## NOTICIA
◇ ◇ ◇ ◇

El Parlamento vasco insta al Gobierno central a cerrar la central de Garoña

Actualizado 03/06/2006 21:30:04 CET

VITORIA, 3 Jun. (EUROPA PRESS) -

El pleno del Parlamento vasco instó ayer al Ministerio de Industria, Comercio y Turismo del Gobierno central al cierre de la central nuclear de Santa María de Garoña, al tiempo que mostró su "contundente rechazo" a la posibilidad de prorrogar su funcionamiento e instó al Consejo de Seguridad Nuclear a "oponerse a la solicitud que, en este sentido, realizará Nuclenor".

La proposición no de ley presentada por el tripartito salió adelante gracias a los 40 votos a favor de PNV, EA, EB, EHAK y Aralar, mientras que recibió 15 votos en contra de PP y 18 abstenciones del PSE-EE.

◇ ◇ ◇ ◇

## PREGUNTAS
• A. Enumere todos los partidos que, según la noticia, votaron a favor de la proposición no de ley.
• B. Repita literalmente el fragmento de la noticia que va desde "El Parlamento vasco insta" hasta "abstenciones del PSE-EE.".
Los datos que figuran a continuación constituyen un material aparte, ajeno a la noticia.

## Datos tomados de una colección
◇ ◇ ◇ ◇

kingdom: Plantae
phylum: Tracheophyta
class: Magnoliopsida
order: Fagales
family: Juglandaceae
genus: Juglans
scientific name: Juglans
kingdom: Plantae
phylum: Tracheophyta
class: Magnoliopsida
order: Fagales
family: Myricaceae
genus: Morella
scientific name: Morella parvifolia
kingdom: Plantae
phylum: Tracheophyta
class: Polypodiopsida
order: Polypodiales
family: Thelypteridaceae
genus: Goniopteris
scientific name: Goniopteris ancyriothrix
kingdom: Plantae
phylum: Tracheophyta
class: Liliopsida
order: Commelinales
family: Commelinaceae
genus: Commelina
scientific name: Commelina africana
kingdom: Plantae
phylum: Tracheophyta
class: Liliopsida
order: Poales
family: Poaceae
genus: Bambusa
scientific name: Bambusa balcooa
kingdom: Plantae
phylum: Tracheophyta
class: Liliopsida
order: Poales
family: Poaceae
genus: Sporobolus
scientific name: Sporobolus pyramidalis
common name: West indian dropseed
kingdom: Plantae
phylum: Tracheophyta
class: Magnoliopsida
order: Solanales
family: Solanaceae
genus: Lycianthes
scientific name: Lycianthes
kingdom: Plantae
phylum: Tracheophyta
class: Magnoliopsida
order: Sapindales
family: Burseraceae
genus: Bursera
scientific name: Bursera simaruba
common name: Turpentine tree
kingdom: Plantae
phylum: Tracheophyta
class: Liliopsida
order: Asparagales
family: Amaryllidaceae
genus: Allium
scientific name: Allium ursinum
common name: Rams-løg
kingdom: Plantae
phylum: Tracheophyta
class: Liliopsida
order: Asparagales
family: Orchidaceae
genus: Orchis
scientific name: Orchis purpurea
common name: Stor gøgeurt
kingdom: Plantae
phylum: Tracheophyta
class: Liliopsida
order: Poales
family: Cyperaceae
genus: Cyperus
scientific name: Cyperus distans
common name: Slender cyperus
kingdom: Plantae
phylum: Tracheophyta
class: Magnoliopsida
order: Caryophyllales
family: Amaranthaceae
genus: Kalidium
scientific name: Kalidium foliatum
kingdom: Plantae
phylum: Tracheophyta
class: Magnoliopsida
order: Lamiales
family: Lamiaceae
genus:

◇ ◇ ◇ ◇

## SOLUCIONES
• A. PNV, EA, EB, EHAK y Aralar.

• B.
El Parlamento vasco insta al Gobierno central a cerrar la central de Garoña

Actualizado 03/06/2006 21:30:04 CET

VITORIA, 3 Jun. (EUROPA PRESS) -

El pleno del Parlamento vasco instó ayer al Ministerio de Industria, Comercio y Turismo del Gobierno central al cierre de la central nuclear de Santa María de Garoña, al tiempo que mostró su "contundente rechazo" a la posibilidad de prorrogar su funcionamiento e instó al Consejo de Seguridad Nuclear a "oponerse a la solicitud que, en este sentido, realizará Nuclenor".

La proposición no de ley presentada por el tripartito salió adelante gracias a los 40 votos a favor de PNV, EA, EB, EHAK y Aralar, mientras que recibió 15 votos en contra de PP y 18 abstenciones del PSE-EE.